US was winning in previous trading system. Despite the latest rhetoric, the US had created the world trading system to its advantage. The US had forced other countries to open up to US capital and trade. And despite, not running current account surpluses like Germany or Japan, the US has had higher productivity and higher living standards than both. Indeed, in 2000, US GDP per capita (PPP) was $55,000, Germany’s was $51,000 and Japan’s was $39,000. Today, US GDP per capita is $77,500, Germany’s is $63,000 and Japan’s is $47,500. The US has been the winner. If there have been weaknesses in the US order, it has been US income equality and the dramatic rise China and its associated over-production.
Tariffs are big tax hike on the poor.

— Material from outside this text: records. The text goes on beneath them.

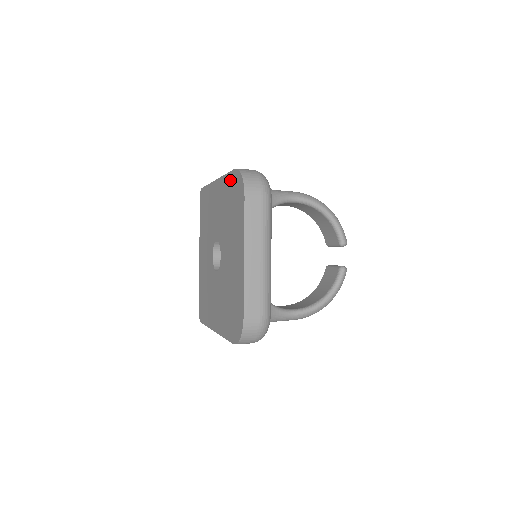
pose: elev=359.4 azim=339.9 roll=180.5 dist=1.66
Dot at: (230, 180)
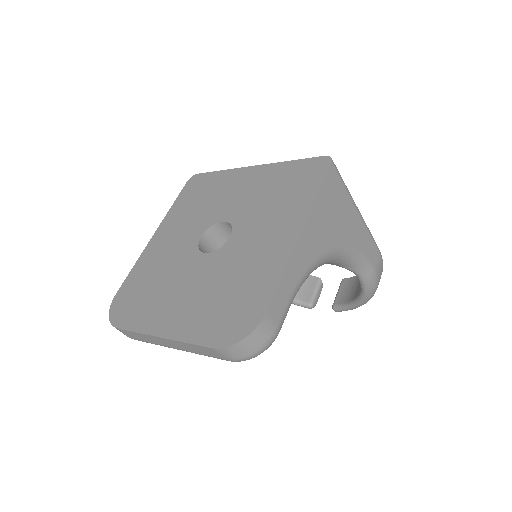
Dot at: (263, 294)
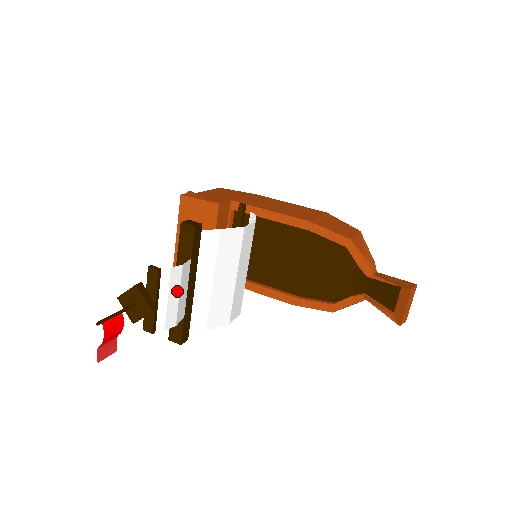
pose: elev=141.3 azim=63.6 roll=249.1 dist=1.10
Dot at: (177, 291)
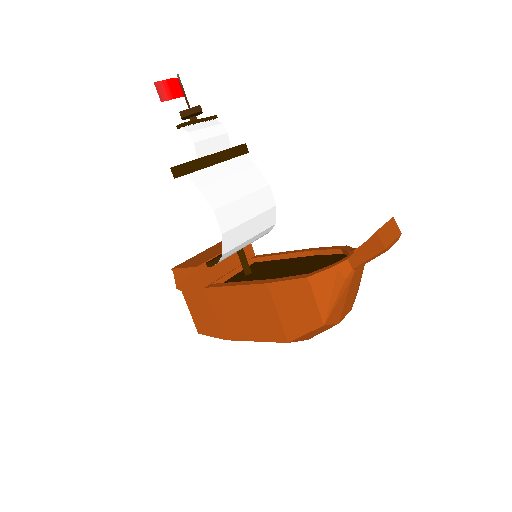
Dot at: (213, 135)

On income equality, tariffs hit the poor the most, they consume more of their income with tariffed products. In effect, the US has hiked taxes on the poor.
China could still gain. Most countries would have joined the US in trying to contain China’s insatiable production machine. In fact, Trump 1.0 re-framed US’s relationship with China and led to rare bipartisan support for containing China. Back then, Trump initiated China and sector tariffs, and then Biden continued them and added a domestic industrialisation component (CHIPs Act). Now, Trump has ripped this up. The administration has ended the bipartisan policy and by targeting all countries, the US has thrown a lifeline to China in it being able to form new trade alliances against the US.
Reindustrialisation won’t happen. One of the biggest supposed reasons for the tariffs is rebuilding US manufacturing. This is loosely modelled on the Asia experience where countries from China to Korea to Japan have used tariffs to build up their manufacturing bases. But these came with a long-term vision, strong bureaucracies (Japan’s MITI), a subordination of the banking system to manufacturing and a focus on competitive export markets. The US has not laid a vision with any of these. Instead, it is following the South American model of populist import substitution much like Peron (rather than Milei) in Argentina.
Everyone missing the long-term costs of AI boom. Much has been made about how previous administrations were too beholden to free trade that cost US workers their jobs. The driving force of this in the 1990s were US businesses that wanted to out-source to lower costs. Then we had the financial sector lobbying for de-regulation which helped spurred the housing bubble. In both cases, it was left to the government to deal with the costs (lost jobs and banking crises). Today the new shock is AI, and while the US administration is focusing on fall-out from earlier shocks, it is missing the potential societal costs of the AI shock. Indeed, recent submissions by tech companies demanded the US help invest in energy and data centres. There was no mention on how to internalise the costs of future job losses.
The real culprit is free capital. All the attention has been on trade flows, yet financial flows are massive and since the 1970s have dominated. The post-war boom of the US was an environment of constrained financial and capital flows. Today, unfettered capital flows create as many imbalances as trade flows do. Indeed, the track record of corporate tax cuts shows as much with corporates more incentivised to do stock buybacks rather than capex. The real disruptive policy move would be to constrain financial and capital flows and align them with long-term investment.